Лучших дней воспоминанья
. . . . . . . . . . . . . .
Тех дней, когда в жилище света
Блистал он, чистый херувим, —
точно поэт говорит о себе до рождения. Чудная строфа об этих воспоминаниях обрывается восклицанием:
И много, много… и всего
Припомнить не имел он силы, —
как будто сам поэт потерял эту нить воспоминаний и не может сам себе дать отчета, как он очутился здесь. Этот скорбящий и могучий ангел представляет из себя тот удивительный образ фантазии, в котором мы поневоле чувствуем воплощение чего-то божественного в какие-то близкие нам человеческие черты. Он привлекателен своею фантастичностью и в то же время в нем нет пустоты сказочной аллегории. Его фигура из траурной дымки почти осязаема:
Ни день, ни ночь, ни мрак, ни свет, —
как определяет его сам Лермонтов.
То не был ада дух ужасный,
— о нет! —
спешит добавить автор и ищет к нему нашего сочувствия. Демон, ни в чем определенном не провинившийся, имеет, однако, некоторую строптивость против неба, он иронизирует над другими ангелами, давая им эпитеты ‘бесстрастных’, он еще на небе невыгодно выделился между другими тем, что был ‘познанья жадным’, он и в раю испытывал, что ему чего-то недостает (впоследствии он говорит Тамаре:
Во дни блаженства мне в раю
Одной тебя недоставало),
наконец, он преисполнен громадною энергиею, глубоким знанием человеческих слабостей, от него пышет самыми огненными чувствами.
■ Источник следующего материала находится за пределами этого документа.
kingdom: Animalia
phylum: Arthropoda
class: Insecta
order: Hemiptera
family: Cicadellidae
И все это приближает его к нам.
Пролетая над Кавказом, над этой естественной ступенью для нисхождения с неба на землю, Демон пленяется Тамарой. Он сразу очаровался. Он
…позавидовал невольно
Неполной радости земной.
(Какой эпитет!)
В нем чувство вдруг заговорило
Родным когда-то языком, —
потому что на земле одна только любовь напоминает блаженство рая. Он не может быть злым, не может найти в уме коварных слов. Что делать?
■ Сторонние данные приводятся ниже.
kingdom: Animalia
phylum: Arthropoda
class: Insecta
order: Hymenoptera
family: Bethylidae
Забыть! Забвенья не дал Бог,
Да он и не взял бы забвенья
для этой минуты высшего счастья. Можно ли сильнее, глубже сказать о прелести первых впечатлений любви!
В любви Демона к Тамаре звучат все любимые темы вдохновений самого Лермонтова. Демон старается поднять думы Тамары от земли — он убеждает ее в ничтожестве земных печалей. Когда она плачет над трупом жениха, Демон напевает ей пленительные строфы о тех чистых и беспечных облаках и звездах, к которым так часто любил сам Лермонтов обращать свои песни. Он говорит Тамаре о ‘минутной’ любви людей:
Иль ты не знаешь, что такое
Людей минутная любовь? —
Волненье крови молодое!
Но дни бегут и стынет кровь.
Кто устоит против разлуки,
Соблазна новой красоты,
Против усталости и скуки
Иль своенравия мечты?
Все это лишь развитие того же мотива любви и страсти, который уже вылился от лица самого поэта в стихотворении ‘И скучно и грустно’. В другом месте Демон восклицает:
Что люди? Что их жизнь и труд?
Они прошли, они пройдут!
Едва ли не с этой же космической точки зрения, т. е. с высоты вечности, Лермонтов обратил к своим современникам свою знаменитую ‘Думу’:
Печально я гляжу на наше поколенье!
Его поколение было лучшее, какое мы запомним, — поколение сороковых годов, — и он, однако, пророчил ему, что оно пройдет ‘без шума и следа’, он укорял его в том, что у него нет ‘надежд’, что его страсти осмеяны ‘неверием’, что оно иссушило ум ‘наукою бесплодной’ и что его не шевелят ‘мечты поэзии’, — словом, он бросил укор, который можно впредь до скончания мира повторять всякому поколению, как и двустишие Демона:
Что люди? Что их жизнь и труд?
Они прошли, они пройдут!
Перед решительным свиданием с Тамарой у Демона на минуту пробуждается невольное сожаление к ней. Эта странная, едва уловимая горечь смущения внушается природой каждому перед порогом девственности.
То было злое предвещанье…
Действительно, перед Демоном тотчас же открыто выступил защитником невинности — ангел. Демон идет ‘любить готовый, с душой, открытой для добра’ — и вдруг эта непонятная сила, почему-то воспрещающая радость, называющая радость злом!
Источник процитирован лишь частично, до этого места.